Energy

I was talking recently with a pastor who described a session retreat they had just led. They spoke about the excitement the newly elected ruling elders and deacons were bringing into the life of the church. As we talked, the energy in their voice rose. Their face lit up. Their joy was contagious. It felt genuinely good to witness a pastor animated by ministry and hopeful about the life of the church.

More than a dozen times in my ministry, I have had the experience of walking with congregations through closure and dissolution. It is a privilege to sit with a session as they pray, grieve, and faithfully discern a difficult future. In Ending with Hope, Beth Ann Gaede reminds us that churches, like people, “are born, grow, age, get sick, may recover, and die.” Presbyterians speak of the closing of a church as a dissolution. When done well, a congregation’s life does not simply end; its resources are released into the wider church and community, where resurrection can be cultivated, and new life emerges in unexpected ways. In my experience, churches rarely close because they lack money. Far more often, they close because they no longer have the physical or emotional energy required to continue.

Energy is important.

In the life of the presbytery, I see energy emerge when pastors, chaplains, and institutional leaders gather together. A recent gathering hosted by Jana Blazek at Corner Bakery offered space simply to be present with one another, to laugh, to be encouraged, and to remember that none of us practices ministry alone on an island. A similar dynamic unfolds at Presbytery assemblies, where worship, decision-making, learning, and fellowship intertwine. Our vision statement carries the tagline Connecting people, churches, and neighbors in Christ. Lately, I’ve been offering another tagline that captures what happens when we gather: We have fun! And that is more important than we sometimes admit.
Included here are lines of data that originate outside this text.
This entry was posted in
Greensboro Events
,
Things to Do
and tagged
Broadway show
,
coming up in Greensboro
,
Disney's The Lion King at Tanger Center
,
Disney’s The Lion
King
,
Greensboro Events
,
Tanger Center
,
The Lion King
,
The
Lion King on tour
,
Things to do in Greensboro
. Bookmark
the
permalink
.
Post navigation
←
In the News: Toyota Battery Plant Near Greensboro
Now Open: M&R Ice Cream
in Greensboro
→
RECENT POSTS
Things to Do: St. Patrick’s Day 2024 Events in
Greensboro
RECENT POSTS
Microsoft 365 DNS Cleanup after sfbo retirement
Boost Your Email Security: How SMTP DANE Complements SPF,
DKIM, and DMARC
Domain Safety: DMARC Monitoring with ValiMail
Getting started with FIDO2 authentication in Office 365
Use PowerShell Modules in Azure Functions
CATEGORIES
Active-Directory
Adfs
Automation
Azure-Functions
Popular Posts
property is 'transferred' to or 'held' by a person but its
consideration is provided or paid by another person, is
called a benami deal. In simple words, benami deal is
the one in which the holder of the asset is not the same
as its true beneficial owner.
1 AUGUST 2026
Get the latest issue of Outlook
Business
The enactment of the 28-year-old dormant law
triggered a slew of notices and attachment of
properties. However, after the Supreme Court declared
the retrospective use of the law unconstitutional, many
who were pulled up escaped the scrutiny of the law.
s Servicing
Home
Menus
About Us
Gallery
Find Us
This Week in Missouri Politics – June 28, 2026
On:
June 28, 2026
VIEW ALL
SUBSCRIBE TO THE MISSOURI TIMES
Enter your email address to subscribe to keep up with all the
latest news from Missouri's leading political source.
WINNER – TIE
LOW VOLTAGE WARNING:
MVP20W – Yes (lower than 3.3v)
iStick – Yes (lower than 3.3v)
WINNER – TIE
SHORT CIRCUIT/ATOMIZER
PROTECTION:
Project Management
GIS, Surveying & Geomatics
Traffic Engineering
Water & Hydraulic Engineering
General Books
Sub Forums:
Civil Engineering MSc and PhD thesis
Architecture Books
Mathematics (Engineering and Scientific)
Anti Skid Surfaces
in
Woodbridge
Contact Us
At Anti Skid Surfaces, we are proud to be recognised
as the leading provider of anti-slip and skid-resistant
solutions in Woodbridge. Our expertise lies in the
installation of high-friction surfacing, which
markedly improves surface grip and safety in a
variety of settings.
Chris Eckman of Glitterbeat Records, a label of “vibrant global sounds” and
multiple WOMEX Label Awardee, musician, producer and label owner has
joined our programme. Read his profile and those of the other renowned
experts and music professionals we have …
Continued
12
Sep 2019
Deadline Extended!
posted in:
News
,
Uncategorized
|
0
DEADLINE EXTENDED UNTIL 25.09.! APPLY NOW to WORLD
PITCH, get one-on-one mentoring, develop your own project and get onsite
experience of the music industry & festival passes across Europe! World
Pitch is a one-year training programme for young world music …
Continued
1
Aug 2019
We are living in a season with more problems than solutions, more challenges than consensus. Much of ministry, perhaps seventy-five percent of it, lives in the daily grind of crisis response, administrative drag, and competing demands. That work is real, necessary, and often exhausting. But there is also the other twenty-five percent, the part that generates joy, play, laughter, creativity, and renewal.

Here’s some encouragement for you: focus on what brings you energy and make room for it. This is a wonderful act of faithfulness. Energy isn’t something we can afford to ignore in ministry; it’s a clear sign of life. Caring for it might be one of the most faithful ways we can nurture our calling for ourselves, for the church, and for the gospel that’s still growing among us.